All this is to say that what is interesting about Pedroia, Brady and others is their work. When they are at the top of their games, they are dazzling. It might be argued that those moments represent a confluence of athletics and art, moments when the player and the game are inseparable. One is reminded of the lines from W. B. Yeats’s “Among School Children”: “O body swayed to music, O brightening glance,
How can we know the dancer from the dance?” If those athletes did not give us such samples of near transcendence, of near perfection, we’d pay them no mind and would never purchase chances for lunch and a round of golf.
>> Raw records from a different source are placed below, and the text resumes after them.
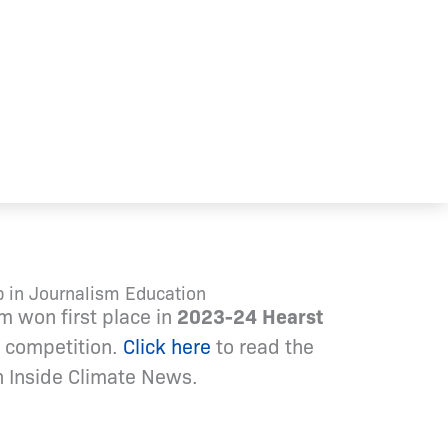
 in Journalism Education
m won first place in
2023-24 Hearst
competition.
Click here
to read the
 in Inside Climate News.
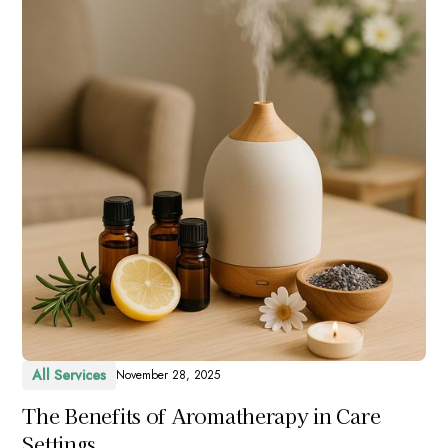
All Services
November 28, 2025
The Benefits of Aromatherapy in Care
Settings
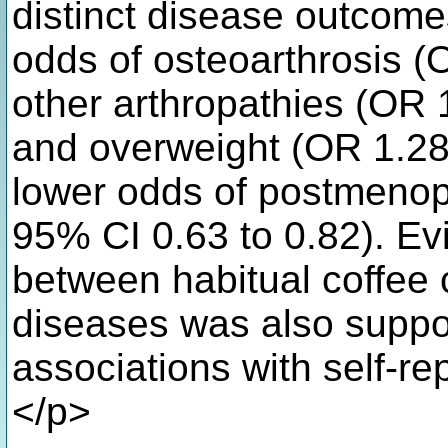
distinct disease outcome
odds of osteoarthrosis (
other arthropathies (OR 
and overweight (OR 1.28,
lower odds of postmenop
95% CI 0.63 to 0.82). Ev
between habitual coffee
diseases was also suppo
associations with self-r
</p>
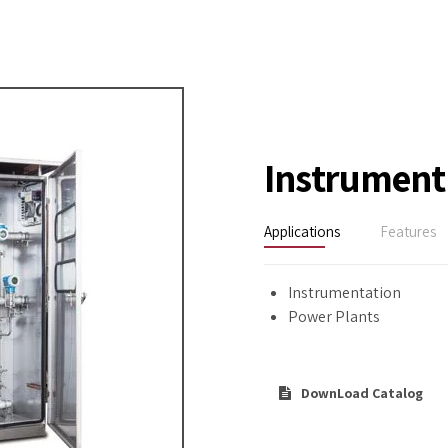
Instrument
Applications
Features
Instrumentation
Power Plants
DownLoad Catalog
If this is so with respect to athletes, it is also the case with respect to writers. Of course, as far as I know no one is out there peddling chances for lunch with Philip Roth or Richard Russo. If they were, the conversations might be brighter, for writers are wordsmiths after all. But the talk might not be. It might be as strained and difficult as those at the athlete’s table and it’s easy to imagine the same mismatch of idolatry and tolerance.
As with the athlete, it’s the work that matters. We know the names of the writers—and musicians, dancers, painters and so on—because of the work. It’s the finished thing that shines, that leaves us enchanted, spellbound, charmed, those words borrowed from magic. It’s the art that counts, not the artist. It’s the performance that matters, that distills and perfects effort. The artist, sloppy human that he or she is, fades, recedes into the quotidian, the humdrum of eat and drink, of sleep and visits to the dentist, the world so familiar to us all. And what a relief that is. Imagine the impossible strain of living each moment at one’s Super Bowl, World Series, and Great Gatsby best.
Lunch with Brady? Lunch with Russo? No thanks. I’ll tune in on Sunday and watch Brady pick apart his opponent’s defense and I’ll read the next novel that Russo produces and will do these things with pleasure. But I’ll leave them both alone at lunch and if they have the usual good luck, they can share the meal with people who love them for the faulted, frail creatures that, aside from their shining moments, they must be.